### TEXT EXCERPT
»»

Monday, July 30th, 2012

The weekend of this past July 13 and 14 saw a once-in-a-lifetime confluence of events in Nashville, Tennessee, otherwise known as “Music City USA.” And Gretsch was an important participant in all of them.

NAMM In Nashville

To begin with, there was the summer NAMM show, an annual trade show conducted by The National Association of Music Merchants. That organization is a not-for-profit association created to strengthen the global musical instruments industry, while promoting the pleasures and benefits of making music to people of all ages. NAMM is comprised of more than 9,000 member companies in eighty-seven countries around the world.

Each summer’s NAMM show brings many of the world’s top musical instrument manufacturers to Nashville to display their wares. This year’s show, presented July 12 through July 14 at the city’s downtown convention center, featured 372 exhibitors from across the globe.

As you might expect from its Nashville setting, the summer NAMM show tends to be heavily populated by manufacturers of guitars and guitar accessories—and heavily attended by guitar aficionados. So it was the perfect place for The Gretsch Company to showcase its Bigsby brand of True Vibratos.

Paul Bigsby was a musician, a guitar-maker, and an inventor. In 1951 he presented the first Bigsby True Vibrato to guitar pioneer Merle Travis—immediately revolutionizing guitar design. From that day to this, Bigsby Vibratos have been making major contributions to guitar history.

They’ve been featured continuously on Gretsch guitars since 1955, and they’ve been heard on recordings in almost every musical genre from punk to folk and from country to rock. Versions are now available to fit almost every brand and model of guitar on the market.

««

[Source data]
»»

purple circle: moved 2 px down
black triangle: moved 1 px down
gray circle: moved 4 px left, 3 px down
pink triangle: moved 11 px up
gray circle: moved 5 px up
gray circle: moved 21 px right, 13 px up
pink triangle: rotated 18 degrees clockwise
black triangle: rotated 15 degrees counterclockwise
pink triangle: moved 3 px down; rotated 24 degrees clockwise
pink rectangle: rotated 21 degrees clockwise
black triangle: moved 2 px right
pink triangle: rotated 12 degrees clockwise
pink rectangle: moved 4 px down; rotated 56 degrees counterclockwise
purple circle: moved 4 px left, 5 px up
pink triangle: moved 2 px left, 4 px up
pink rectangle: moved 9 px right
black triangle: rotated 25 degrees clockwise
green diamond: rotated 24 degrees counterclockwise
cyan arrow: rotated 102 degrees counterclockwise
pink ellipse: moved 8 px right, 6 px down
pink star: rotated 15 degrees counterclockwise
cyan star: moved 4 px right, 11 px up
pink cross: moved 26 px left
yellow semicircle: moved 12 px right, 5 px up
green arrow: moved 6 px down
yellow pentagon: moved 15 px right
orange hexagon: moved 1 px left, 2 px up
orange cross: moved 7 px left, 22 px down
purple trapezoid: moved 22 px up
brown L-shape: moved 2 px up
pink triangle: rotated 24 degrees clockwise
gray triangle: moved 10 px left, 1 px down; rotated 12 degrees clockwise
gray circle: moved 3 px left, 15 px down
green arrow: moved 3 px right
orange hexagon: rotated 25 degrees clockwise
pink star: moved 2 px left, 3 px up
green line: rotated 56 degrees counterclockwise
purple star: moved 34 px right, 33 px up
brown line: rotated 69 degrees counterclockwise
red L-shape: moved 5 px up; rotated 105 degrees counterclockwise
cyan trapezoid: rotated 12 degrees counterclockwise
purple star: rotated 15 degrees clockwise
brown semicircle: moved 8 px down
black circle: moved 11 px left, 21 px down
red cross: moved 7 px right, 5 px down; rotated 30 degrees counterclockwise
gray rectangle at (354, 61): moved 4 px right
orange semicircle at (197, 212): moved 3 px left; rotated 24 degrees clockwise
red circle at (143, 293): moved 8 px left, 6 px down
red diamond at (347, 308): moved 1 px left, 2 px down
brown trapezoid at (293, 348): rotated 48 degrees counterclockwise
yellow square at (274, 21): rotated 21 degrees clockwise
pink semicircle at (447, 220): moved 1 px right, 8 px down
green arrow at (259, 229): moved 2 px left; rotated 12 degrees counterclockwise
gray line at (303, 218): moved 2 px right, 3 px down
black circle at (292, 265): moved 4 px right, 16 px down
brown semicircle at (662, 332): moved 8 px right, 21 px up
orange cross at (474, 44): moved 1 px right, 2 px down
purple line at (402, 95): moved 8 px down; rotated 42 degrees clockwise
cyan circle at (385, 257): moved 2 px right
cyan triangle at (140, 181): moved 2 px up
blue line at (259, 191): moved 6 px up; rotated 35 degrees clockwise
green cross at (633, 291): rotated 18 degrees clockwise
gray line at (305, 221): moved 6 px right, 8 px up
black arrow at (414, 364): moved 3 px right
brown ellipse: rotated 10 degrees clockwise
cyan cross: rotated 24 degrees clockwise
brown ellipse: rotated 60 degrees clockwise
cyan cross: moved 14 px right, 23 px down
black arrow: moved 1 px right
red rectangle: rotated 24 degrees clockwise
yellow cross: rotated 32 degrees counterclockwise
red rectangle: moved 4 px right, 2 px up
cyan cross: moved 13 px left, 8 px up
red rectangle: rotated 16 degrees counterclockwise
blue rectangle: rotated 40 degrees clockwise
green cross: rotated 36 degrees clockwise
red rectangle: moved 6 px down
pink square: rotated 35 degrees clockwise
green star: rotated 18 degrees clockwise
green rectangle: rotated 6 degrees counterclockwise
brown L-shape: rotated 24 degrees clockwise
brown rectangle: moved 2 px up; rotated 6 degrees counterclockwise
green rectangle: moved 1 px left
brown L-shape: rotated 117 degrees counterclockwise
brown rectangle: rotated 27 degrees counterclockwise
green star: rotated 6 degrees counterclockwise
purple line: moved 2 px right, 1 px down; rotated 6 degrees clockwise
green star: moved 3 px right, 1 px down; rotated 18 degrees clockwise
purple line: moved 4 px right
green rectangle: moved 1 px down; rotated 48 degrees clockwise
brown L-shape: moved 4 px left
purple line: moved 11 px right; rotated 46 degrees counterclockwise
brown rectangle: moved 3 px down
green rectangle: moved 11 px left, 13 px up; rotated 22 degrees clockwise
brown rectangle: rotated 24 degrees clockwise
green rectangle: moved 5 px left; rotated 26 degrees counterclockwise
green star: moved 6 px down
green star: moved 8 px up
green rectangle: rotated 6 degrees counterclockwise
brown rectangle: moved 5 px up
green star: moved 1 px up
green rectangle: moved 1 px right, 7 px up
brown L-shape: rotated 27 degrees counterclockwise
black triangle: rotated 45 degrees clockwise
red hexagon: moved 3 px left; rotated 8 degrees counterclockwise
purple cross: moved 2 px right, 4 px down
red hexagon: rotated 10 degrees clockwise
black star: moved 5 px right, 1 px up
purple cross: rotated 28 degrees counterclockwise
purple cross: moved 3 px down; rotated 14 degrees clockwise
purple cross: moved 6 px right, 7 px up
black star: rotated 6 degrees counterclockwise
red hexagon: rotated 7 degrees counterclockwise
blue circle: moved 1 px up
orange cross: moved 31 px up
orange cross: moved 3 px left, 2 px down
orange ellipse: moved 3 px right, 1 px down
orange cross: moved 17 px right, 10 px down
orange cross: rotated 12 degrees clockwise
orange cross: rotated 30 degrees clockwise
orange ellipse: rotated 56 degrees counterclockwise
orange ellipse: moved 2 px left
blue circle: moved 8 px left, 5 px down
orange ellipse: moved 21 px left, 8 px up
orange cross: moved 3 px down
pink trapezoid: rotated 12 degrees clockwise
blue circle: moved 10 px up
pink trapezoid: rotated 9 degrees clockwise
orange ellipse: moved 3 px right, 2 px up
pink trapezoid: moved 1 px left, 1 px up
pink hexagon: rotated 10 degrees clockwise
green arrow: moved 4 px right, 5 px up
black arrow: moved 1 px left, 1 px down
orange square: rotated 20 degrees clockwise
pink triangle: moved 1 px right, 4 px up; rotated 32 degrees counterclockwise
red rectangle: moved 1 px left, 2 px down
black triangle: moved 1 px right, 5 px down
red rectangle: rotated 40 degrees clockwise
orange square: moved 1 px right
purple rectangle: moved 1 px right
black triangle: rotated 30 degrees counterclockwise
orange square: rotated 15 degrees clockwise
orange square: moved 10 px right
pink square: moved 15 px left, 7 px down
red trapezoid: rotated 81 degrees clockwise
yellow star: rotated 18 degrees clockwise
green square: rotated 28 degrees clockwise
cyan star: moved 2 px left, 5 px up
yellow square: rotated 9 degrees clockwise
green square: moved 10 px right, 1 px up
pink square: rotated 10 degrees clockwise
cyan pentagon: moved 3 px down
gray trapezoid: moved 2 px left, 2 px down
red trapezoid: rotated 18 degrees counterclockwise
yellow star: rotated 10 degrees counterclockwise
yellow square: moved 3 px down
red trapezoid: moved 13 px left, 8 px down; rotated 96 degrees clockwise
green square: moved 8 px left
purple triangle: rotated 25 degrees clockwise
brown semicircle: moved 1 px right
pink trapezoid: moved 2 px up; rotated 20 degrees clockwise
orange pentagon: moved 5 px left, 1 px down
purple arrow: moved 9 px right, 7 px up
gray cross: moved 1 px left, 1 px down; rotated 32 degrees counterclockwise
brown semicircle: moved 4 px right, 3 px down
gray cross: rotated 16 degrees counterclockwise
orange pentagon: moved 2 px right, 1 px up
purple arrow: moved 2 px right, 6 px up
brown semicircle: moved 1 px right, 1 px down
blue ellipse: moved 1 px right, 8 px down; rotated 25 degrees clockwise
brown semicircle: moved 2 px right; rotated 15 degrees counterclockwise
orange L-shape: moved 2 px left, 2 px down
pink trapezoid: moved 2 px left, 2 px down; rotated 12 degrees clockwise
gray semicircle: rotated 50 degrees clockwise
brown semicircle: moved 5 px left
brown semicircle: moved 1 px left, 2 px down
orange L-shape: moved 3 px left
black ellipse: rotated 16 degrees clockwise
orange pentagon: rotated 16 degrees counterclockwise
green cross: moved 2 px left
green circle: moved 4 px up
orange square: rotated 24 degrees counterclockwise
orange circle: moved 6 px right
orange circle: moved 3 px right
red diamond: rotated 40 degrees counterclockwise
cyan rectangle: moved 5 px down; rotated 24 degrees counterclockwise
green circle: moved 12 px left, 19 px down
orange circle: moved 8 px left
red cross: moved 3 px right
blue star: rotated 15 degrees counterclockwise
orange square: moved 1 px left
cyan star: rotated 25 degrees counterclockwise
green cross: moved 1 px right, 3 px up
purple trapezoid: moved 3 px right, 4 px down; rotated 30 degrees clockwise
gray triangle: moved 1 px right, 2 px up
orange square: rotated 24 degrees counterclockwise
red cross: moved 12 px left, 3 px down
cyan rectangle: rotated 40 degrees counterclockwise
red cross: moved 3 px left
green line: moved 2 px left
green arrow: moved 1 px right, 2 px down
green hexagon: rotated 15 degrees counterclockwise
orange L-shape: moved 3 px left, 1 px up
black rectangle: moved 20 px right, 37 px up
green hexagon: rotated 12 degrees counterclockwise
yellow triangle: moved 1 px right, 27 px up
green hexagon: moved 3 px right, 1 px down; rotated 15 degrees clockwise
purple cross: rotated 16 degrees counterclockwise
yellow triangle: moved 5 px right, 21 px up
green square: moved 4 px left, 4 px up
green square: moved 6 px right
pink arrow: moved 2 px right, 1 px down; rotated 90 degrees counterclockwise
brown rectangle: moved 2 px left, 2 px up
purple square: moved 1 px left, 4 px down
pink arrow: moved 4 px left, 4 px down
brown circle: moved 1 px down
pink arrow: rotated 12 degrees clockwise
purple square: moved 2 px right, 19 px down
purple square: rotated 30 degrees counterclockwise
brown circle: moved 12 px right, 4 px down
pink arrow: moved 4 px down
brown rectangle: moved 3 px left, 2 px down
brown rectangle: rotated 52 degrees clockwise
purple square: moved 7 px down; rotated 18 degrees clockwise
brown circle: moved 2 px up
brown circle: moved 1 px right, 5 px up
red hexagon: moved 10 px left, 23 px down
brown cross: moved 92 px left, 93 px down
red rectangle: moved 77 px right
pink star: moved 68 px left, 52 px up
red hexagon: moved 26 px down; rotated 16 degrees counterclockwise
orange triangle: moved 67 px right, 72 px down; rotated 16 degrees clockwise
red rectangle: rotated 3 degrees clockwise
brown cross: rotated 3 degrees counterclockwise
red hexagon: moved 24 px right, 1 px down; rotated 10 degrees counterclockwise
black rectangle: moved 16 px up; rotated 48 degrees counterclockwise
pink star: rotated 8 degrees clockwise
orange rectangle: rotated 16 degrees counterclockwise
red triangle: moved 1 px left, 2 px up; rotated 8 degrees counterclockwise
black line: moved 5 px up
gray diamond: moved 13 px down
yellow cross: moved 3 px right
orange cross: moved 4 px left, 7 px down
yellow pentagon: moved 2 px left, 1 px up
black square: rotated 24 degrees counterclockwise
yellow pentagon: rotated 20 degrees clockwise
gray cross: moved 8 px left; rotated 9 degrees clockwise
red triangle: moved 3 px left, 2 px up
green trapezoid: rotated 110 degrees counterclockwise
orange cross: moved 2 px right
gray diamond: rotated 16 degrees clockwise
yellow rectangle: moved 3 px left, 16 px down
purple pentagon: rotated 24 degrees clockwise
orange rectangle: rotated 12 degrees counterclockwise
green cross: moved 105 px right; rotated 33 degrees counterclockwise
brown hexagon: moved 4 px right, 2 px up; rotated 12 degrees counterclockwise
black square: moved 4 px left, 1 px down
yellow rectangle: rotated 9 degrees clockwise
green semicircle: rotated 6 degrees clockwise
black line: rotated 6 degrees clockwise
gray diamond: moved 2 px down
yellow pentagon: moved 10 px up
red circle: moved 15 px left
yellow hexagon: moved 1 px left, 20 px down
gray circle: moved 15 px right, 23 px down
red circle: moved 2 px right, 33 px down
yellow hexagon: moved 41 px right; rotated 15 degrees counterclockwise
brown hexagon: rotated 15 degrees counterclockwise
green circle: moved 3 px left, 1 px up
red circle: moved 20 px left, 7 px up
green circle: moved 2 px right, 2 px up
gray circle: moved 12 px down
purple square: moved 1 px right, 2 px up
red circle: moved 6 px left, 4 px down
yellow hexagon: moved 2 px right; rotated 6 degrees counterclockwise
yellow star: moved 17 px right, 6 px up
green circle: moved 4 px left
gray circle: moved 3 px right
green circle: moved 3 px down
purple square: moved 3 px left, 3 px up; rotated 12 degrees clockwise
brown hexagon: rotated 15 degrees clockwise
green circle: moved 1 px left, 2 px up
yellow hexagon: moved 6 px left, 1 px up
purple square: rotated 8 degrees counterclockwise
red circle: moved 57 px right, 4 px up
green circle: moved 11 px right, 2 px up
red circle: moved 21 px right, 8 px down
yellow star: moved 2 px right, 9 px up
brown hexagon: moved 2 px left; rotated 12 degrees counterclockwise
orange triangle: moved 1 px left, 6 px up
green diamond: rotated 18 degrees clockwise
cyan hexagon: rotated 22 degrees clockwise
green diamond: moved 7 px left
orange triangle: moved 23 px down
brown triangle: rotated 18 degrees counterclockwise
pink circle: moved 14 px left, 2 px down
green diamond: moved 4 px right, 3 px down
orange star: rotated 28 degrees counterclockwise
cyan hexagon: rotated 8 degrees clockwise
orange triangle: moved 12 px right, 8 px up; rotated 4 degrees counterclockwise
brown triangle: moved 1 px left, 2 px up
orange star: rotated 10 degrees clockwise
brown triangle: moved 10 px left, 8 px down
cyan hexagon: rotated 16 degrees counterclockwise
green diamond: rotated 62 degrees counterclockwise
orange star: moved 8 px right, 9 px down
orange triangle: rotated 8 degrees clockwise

««

### WORK TASK
Please write the next part of the article about Gretsch at the Nashville events, starting right after its last sentence. None of the entries are needed.

### RESPONSE TO THE TASK
Visitors to the Gretsch/Bigsby booth during the three days of the summer NAMM show had the opportunity to examine all of the Bigsby True Vibratos first-hand. But visitors on Friday, July 13 got a special treat: the opportunity to meet and speak with Fred W. Gretsch himself. Representing the fourth generation of Gretsch musical instrument makers, Fred greeted and signed autographs for Gretsch fans from across the country.

Also on hand at the booth was Gene Haugh, a long-time Gretsch guitar craftsman who was instrumental in the development of the famous Chet Atkins “Super Chet” signature guitar model.

Gretsch guitar craftsman Gene Haugh (left) and Gretsch Company representative Adam Seutter (center) were joined by Fred W. Gretsch at the Gretsch Company booth at the summer NAMM show in Nashville.

These Bigsby True Vibrato tailpieces were the focal point of the Gretsch Company booth.

Gretsch drums were at the show in spirit if not in fact, as represented by this T-shirt sporting the classic Gretsch drum logo.

The Gretsch Company also holds title on another classic American drum brand: Leedy. This custom-crafted Leedy snare drum is a faithful reproduction of a vintage Leedy model.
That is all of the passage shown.